Now I do understand truth tables, you have either true or false as the value, and you have some operators that determine that true or false answer. And, Or, Not etc.
But the set of questions I've bene set, I can't get my head around. It's asking for things like ABC + ~A~B~C. I'm not sure what this expression actually means.
Can anyone explain to me what the questions in the below image are asking me to do?
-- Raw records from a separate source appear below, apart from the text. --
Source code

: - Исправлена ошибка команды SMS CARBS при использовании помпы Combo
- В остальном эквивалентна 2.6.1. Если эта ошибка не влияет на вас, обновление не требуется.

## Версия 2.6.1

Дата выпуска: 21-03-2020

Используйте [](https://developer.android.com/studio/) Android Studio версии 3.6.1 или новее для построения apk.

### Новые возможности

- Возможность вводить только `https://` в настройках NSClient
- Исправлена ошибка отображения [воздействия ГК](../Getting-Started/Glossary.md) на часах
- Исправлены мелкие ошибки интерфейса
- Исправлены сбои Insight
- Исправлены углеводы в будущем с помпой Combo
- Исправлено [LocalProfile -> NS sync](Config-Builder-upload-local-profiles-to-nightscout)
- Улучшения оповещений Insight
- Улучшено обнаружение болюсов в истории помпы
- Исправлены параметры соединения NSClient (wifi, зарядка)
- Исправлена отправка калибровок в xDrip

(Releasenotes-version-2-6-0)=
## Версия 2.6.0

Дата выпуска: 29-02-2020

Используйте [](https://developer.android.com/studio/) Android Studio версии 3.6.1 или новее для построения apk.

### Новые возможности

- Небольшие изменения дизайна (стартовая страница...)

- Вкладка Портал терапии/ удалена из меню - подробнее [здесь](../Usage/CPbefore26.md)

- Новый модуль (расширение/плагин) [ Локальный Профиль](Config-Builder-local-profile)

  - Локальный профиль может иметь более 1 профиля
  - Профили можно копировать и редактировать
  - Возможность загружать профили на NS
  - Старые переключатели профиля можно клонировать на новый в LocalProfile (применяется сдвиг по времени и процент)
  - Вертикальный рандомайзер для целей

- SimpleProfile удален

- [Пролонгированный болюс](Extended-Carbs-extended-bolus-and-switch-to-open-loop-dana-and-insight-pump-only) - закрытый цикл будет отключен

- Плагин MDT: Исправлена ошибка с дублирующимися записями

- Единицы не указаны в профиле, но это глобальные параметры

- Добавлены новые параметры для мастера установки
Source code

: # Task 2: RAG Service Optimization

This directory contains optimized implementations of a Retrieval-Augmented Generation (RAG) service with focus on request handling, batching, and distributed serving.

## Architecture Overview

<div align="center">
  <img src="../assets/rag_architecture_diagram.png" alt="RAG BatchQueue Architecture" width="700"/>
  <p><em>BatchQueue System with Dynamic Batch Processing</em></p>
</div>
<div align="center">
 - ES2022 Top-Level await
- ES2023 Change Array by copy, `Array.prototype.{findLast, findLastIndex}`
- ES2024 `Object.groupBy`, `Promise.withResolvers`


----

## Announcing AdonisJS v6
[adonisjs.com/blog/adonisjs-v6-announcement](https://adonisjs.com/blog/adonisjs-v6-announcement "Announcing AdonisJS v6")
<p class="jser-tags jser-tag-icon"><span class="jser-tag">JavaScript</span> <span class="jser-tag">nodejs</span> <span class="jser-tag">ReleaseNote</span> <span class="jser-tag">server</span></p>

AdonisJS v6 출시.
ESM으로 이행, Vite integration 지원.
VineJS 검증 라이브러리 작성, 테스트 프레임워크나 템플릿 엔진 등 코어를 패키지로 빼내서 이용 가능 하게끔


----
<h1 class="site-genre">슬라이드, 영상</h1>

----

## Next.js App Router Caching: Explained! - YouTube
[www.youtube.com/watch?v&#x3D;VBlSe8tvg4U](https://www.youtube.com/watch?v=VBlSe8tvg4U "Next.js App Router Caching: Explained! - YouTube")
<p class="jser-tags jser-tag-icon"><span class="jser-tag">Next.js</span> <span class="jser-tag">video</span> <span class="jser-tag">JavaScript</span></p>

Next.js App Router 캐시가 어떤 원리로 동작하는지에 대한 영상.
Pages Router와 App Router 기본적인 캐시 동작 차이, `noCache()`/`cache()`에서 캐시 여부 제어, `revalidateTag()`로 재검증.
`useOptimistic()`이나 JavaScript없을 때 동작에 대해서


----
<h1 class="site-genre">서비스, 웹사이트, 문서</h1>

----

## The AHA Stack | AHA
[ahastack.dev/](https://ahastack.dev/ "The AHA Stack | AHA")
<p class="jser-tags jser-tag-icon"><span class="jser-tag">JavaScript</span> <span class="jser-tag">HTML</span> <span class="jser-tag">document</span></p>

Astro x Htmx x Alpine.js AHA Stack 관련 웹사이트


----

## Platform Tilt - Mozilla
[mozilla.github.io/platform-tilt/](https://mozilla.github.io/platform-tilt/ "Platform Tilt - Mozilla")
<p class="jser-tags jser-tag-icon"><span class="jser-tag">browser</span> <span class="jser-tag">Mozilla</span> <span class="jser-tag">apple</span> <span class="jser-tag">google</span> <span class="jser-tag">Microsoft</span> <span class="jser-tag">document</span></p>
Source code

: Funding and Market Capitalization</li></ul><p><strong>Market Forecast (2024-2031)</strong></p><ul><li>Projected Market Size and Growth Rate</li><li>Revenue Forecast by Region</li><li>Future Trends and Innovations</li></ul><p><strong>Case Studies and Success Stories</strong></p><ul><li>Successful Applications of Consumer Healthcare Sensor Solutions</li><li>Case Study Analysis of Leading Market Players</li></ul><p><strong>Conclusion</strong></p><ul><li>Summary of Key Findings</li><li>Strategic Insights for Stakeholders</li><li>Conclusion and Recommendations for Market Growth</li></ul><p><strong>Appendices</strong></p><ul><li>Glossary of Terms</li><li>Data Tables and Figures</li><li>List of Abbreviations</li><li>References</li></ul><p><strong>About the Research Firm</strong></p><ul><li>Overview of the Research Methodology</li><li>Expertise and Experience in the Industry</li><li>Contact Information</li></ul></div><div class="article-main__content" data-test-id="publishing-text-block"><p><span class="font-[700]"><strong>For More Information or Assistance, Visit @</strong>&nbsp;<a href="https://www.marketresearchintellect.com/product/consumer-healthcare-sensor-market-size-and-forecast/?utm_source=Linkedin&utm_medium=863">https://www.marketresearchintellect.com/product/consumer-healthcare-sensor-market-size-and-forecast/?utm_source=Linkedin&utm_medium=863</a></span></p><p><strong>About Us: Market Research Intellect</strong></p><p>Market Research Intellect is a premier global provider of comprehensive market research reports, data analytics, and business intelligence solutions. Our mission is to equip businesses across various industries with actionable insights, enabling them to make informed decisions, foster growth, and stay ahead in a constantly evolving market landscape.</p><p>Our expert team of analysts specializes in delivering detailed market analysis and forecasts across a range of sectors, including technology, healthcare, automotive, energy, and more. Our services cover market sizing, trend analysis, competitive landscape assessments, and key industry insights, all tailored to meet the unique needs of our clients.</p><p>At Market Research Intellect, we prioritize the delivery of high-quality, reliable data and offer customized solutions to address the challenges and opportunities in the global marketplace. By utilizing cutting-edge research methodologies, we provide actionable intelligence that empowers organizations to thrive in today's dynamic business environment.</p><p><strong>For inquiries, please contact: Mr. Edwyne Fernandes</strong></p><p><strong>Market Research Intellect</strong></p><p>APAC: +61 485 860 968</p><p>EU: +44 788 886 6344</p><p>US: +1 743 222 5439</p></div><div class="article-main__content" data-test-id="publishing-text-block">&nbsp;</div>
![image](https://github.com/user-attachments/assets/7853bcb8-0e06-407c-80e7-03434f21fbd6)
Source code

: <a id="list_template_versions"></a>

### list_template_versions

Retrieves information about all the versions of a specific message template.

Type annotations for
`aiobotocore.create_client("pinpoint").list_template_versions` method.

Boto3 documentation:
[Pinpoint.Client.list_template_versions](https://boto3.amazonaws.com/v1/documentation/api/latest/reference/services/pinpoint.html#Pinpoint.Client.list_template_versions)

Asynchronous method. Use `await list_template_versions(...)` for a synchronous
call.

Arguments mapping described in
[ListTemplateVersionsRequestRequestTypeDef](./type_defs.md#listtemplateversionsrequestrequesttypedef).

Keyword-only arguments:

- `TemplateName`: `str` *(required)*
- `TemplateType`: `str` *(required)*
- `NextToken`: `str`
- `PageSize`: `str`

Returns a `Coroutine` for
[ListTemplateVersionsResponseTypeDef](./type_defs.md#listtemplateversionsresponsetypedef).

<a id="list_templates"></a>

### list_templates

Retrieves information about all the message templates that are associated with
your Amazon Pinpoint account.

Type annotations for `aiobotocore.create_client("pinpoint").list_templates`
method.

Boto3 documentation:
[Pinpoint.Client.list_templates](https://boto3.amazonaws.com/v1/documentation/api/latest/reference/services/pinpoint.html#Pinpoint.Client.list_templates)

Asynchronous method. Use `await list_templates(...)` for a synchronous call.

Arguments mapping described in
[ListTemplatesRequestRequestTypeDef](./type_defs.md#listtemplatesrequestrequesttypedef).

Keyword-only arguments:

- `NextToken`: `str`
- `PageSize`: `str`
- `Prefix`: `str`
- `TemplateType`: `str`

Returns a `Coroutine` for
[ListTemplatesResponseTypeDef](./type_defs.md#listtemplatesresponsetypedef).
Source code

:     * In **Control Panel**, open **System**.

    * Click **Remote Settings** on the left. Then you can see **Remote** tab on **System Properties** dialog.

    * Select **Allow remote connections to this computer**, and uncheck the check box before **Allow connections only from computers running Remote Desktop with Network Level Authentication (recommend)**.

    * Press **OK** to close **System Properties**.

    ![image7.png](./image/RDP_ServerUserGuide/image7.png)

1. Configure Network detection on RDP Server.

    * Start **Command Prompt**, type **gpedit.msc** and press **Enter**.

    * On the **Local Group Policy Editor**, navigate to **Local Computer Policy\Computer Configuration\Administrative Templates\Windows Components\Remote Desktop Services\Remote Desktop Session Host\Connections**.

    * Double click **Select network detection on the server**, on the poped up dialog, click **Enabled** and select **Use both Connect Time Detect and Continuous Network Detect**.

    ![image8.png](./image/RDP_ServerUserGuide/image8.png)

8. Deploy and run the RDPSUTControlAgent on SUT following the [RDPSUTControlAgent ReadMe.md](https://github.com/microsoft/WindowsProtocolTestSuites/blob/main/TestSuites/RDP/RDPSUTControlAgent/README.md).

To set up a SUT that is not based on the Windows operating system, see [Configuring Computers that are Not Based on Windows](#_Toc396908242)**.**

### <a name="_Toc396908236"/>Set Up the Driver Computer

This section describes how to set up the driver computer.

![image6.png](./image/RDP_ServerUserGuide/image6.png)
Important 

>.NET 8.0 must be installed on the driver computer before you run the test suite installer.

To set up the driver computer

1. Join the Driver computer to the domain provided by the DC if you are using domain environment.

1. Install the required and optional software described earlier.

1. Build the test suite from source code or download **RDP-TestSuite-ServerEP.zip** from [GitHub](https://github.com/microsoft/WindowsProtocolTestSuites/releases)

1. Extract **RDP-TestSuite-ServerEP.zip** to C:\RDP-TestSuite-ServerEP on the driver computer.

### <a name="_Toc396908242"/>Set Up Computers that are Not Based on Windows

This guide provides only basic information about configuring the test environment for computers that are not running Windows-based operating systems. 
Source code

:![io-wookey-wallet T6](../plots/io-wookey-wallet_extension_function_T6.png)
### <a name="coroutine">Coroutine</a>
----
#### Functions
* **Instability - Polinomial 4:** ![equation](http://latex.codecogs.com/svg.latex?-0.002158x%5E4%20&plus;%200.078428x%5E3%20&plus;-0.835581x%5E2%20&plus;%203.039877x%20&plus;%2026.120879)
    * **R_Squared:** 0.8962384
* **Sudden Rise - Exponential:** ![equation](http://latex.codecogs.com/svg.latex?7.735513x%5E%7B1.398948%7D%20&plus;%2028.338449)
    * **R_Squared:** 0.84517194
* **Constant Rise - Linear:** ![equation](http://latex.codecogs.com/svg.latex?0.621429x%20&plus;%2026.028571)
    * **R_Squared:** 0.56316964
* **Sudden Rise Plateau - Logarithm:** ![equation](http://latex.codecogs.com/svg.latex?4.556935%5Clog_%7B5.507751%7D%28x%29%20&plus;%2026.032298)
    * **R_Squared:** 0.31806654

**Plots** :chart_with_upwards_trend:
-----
These are the questions i've been set.
I do actually have the answers but I honestly can't figure out why it works like that.
Thank you for your time.
Authentication is required for your links, so most of us cannot actually see what you are talking about, but for this bit:
In boolean algebra, multiplication is "and", addition (+) is "or" and the tilda (~) is negation ("not"). Thus we read "(A and B and C) or (not A and not B and not C)"
This says "Either $A,B,C$ are all true or they are all false." Which is another way of saying "Their boolean values are all the same."
So let's fill out the truth table
$$\begin{array}{c:c:c|c:c|c} A & B & C & A~B~C & \bar A~\bar B~\bar C & A~B~C + \bar A~\bar B~\bar C \\ \hline 0 & 0 & 0 & 0 & 1 & 1 & (0\cdot 0\cdot 0)+(1\cdot 1\cdot 1) = 0+1=1 \\ 0 & 0 & 1 & 0 & 0 & 0 & (0\cdot 0\cdot 1)+(1\cdot 1\cdot 0) = 0+0=0 \\ 0 & 1 & 0 & 0 & 0 & 0 & (0\cdot 1\cdot 0)+(1\cdot 0\cdot 1) = 0+0=0 \\ 0 & 1 & 1 & 0 & 0 & 0 & (0\cdot 1\cdot 1)+(1\cdot 0\cdot 0) = 0+0=0 \\ 1 & 0 & 0 & 0 & 0 & 0 & (1\cdot 0\cdot 0)+(0\cdot 1\cdot 1) = 0+0=0 \\ 1 & 0 & 1 & 0 & 0 & 0 & (1\cdot 0\cdot 1)+(0\cdot 1\cdot 0) = 0+0=0 \\ 1 & 1 & 0 & 0 & 0 & 0 & (1\cdot 1\cdot 0)+(0\cdot 0\cdot 1) = 0+0=0 \\ 1 & 1 & 1 & 1 & 0 & 1 & (1\cdot 1\cdot 1)+(0\cdot 0\cdot 0) = 1+0=1 \end{array}$$